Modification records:
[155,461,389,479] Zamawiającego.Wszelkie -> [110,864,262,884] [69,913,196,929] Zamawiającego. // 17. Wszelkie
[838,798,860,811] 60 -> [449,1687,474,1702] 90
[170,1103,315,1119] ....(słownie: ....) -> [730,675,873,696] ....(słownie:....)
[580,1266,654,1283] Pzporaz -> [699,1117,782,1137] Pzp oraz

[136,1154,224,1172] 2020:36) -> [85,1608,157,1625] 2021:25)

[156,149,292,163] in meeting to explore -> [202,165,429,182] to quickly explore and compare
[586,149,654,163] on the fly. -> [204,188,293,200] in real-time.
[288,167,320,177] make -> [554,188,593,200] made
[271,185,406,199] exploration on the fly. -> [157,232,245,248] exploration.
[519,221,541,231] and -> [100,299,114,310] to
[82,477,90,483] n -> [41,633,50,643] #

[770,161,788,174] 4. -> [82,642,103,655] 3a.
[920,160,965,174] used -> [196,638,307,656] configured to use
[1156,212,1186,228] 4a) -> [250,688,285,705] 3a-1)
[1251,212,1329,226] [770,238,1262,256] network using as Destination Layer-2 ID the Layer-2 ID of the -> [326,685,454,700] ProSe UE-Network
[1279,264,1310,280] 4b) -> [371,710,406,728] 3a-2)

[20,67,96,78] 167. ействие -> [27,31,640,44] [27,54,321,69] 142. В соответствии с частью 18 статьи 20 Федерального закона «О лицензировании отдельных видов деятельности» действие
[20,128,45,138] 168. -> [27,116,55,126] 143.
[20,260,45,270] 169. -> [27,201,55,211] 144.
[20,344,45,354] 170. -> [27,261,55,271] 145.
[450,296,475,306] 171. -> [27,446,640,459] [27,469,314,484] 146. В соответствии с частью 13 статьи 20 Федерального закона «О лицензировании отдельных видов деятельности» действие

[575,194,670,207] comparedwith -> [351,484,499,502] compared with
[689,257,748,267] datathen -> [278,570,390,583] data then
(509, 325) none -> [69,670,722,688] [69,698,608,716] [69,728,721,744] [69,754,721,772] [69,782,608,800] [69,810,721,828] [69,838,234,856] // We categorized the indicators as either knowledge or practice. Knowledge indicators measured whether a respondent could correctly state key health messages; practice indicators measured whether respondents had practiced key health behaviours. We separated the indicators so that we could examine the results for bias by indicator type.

REQUEST: Reply with nothing but a number: how many lines of the entries above contain the string "закона"?

TASK RESPONSE: 2